Между тем неразработанность у нас этой проблемы, как и вообще отсутствие теоретического «тыла» и хоть сколько-нибудь надежно выверенного взгляда вперед, начинает уже сказываться в частичной утрате в некоторых наших детективных романах самых привлекательных и ценных черт жанра, в снижении сюжетного напряжения, в невнимании к весьма характерной и непростой композиции такого романа, в уповании на то, что острота, драматизм самого жизненного материала, важность его проблематики с лихвой компенсируют этот недостаток. А иной раз это не считается и за недостаток, более того, начинает почитаться чуть ли не за достоинство.
Нет, я бы все-таки предложил остановиться на определении жанра, основанном на книгах его родоначальников и классиков. Хотя, конечно, здесь нам предстоит внести ряд корректив.
Все это, как видим, отнюдь не схоластический спор. В конечном счете речь идет о том, быть или не быть у нас детективу тем жанром, который так быстро и навсегда привлек к себе самые горячие симпатии необъятного числа читателей во всех странах мира.
Причины этого кроются, конечно, не в предложенном определении жанра, оно лишь точно фиксирует его особенности и не даст нам сбиться с пути.
А путь нам предстоит длинный и сложный по бурному океану детектива с его коварными рифами и таинственными островами. Однако мы условились на берегу, ради чего мы пускаемся в путь, и сочли риск оправданным.
Но предварительно попробуем еще разобраться в самой природе этого жанра, попробуем уяснить себе «секрет» его необычайной притягательной силы, психологическую и социальную подоплеку здесь.
В чем же секрет детективного романа?
Может быть, к этому жанру читателя привлекает напряженный, динамичный сюжет, столь соответствующий лихорадочному темпу современной жизни? Сегодняшний житель земли обитает в таком стремительном круговороте событий, такой гигантский поток необычной, тревожной, порой фантастической информации ежедневно обрушивается на него, так сложна и противоречива обстановка, в которой действует он сам, его страна, да и весь мир, что, раскрывая книгу, он ищет в ней такой же, привычный ему уже, соответствующий его психологическому настрою головокружительный разворот событий.
Все это так.

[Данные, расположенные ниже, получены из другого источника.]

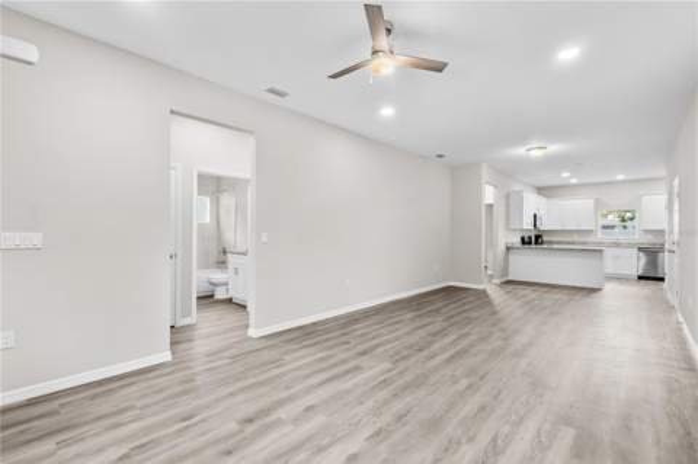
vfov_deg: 77.2
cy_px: 232
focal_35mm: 15
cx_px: 349
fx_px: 291
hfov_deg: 100.4
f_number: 7.1
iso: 100
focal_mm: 10
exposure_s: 1.6
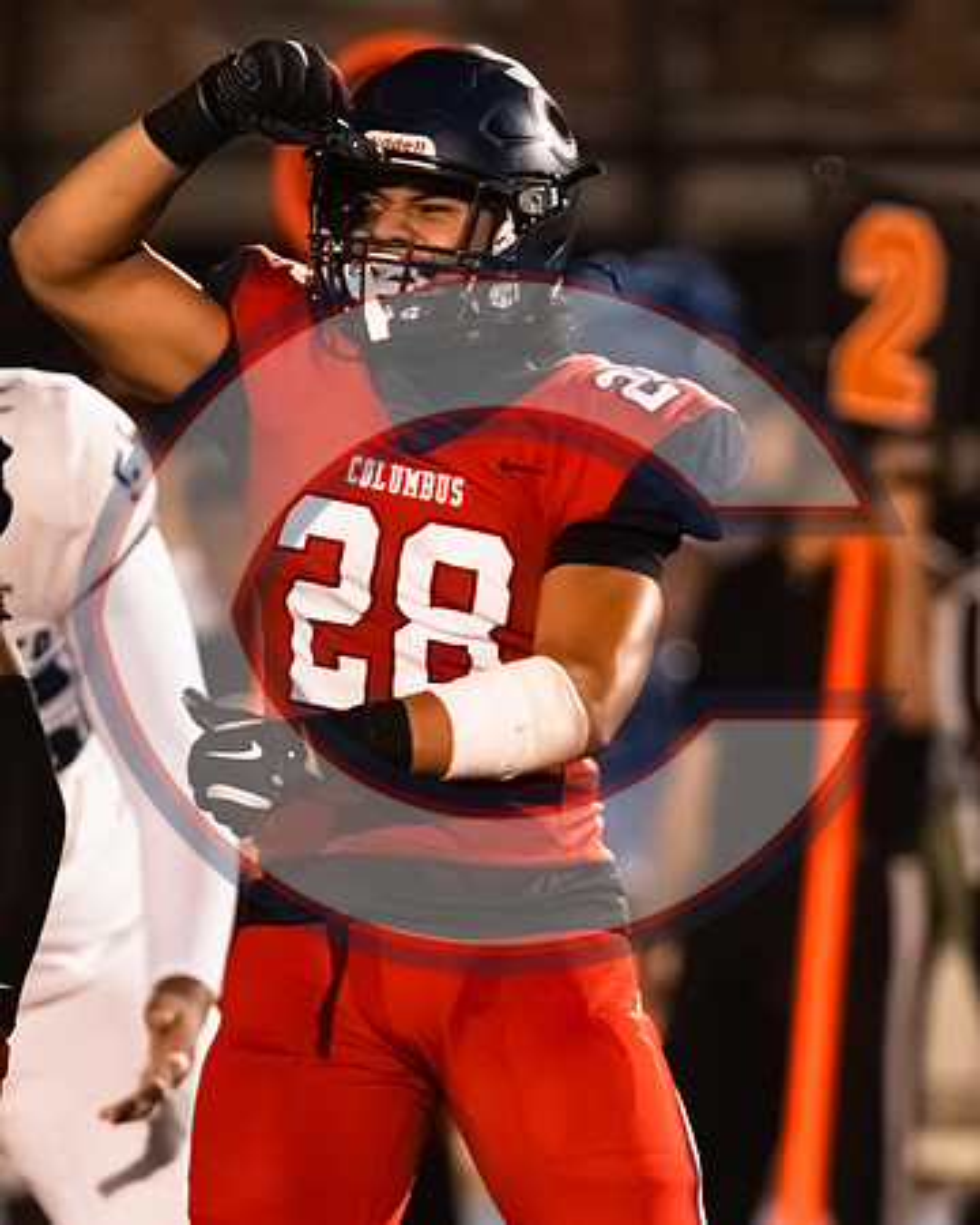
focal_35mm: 1103
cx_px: 843
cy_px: 770
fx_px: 39998
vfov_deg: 1.8
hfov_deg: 1.4
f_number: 4.5
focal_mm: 400
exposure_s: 1/1600
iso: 22800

Но все это относится и к приключенческой литературе. И даже не только к ней.
И еще одно обстоятельство следует иметь здесь в виду. Ведь детективной литературой читающая публика увлекалась и в начале века, и даже в прошлом веке, когда темп жизни, человеческая психика отнюдь не располагали к столь стремительному, напряженному сюжету.
Так в чем же тогда секрет детективного романа, где кроется причина его поразительного успеха?

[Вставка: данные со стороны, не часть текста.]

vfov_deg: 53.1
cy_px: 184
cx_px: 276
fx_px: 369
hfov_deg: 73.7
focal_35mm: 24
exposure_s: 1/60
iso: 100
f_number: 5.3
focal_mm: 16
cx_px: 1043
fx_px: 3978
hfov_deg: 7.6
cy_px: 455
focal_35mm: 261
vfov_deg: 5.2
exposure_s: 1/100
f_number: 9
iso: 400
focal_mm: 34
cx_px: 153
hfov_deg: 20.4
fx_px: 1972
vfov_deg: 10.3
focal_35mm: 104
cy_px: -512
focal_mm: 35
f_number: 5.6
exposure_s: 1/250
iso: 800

Я полагаю, что причина заключается, во-первых, в тайне, неизменно лежащей в сердцевине сюжета детективного романа. Человеку во все времена свойственно жгучее любопытство, волнующее, непреоборимое стремление к разгадке тайны, всего непонятного, загадочного, что встречается на его пути. И чем эта тайна значительнее, опаснее или ценнее, тем острее желание разгадать ее.

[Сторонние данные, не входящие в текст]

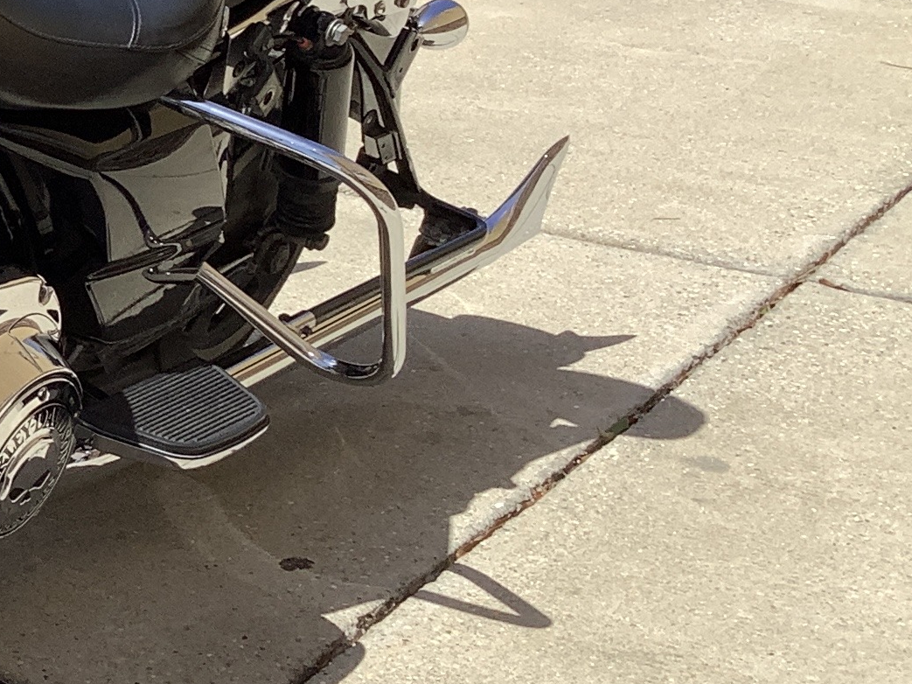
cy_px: 150
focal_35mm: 97
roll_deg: +3.3
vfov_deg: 15.2
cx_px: -475
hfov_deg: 18.0
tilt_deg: -19.0
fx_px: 2555
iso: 25
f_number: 2.4
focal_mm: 3.3
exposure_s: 1/1359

Но почему же в детективном романе, как правило, эта тайна убийства? Ведь это, казалось бы, примитивнейший способ заинтересовать читателя. Да, но и наиболее верный. Ибо любые тайны природы, науки, карьеры, даже любовные — меркнут перед тайной неожиданного, непонятного, зловещего убийства. Жить или умереть — это главное для каждого. И человек, подло и несправедливо лишающий жизни другого, — это в глазах всех самый опасный, самый страшный враг. Найти его, обезвредить и наказать — нет более желанной, более волнующей цели. И потому поиск убийцы, все неожиданные повороты и таинственные изгибы сюжета, весь риск, все опасности на этом пути наполняются для читателя особым эмоциональным накалом.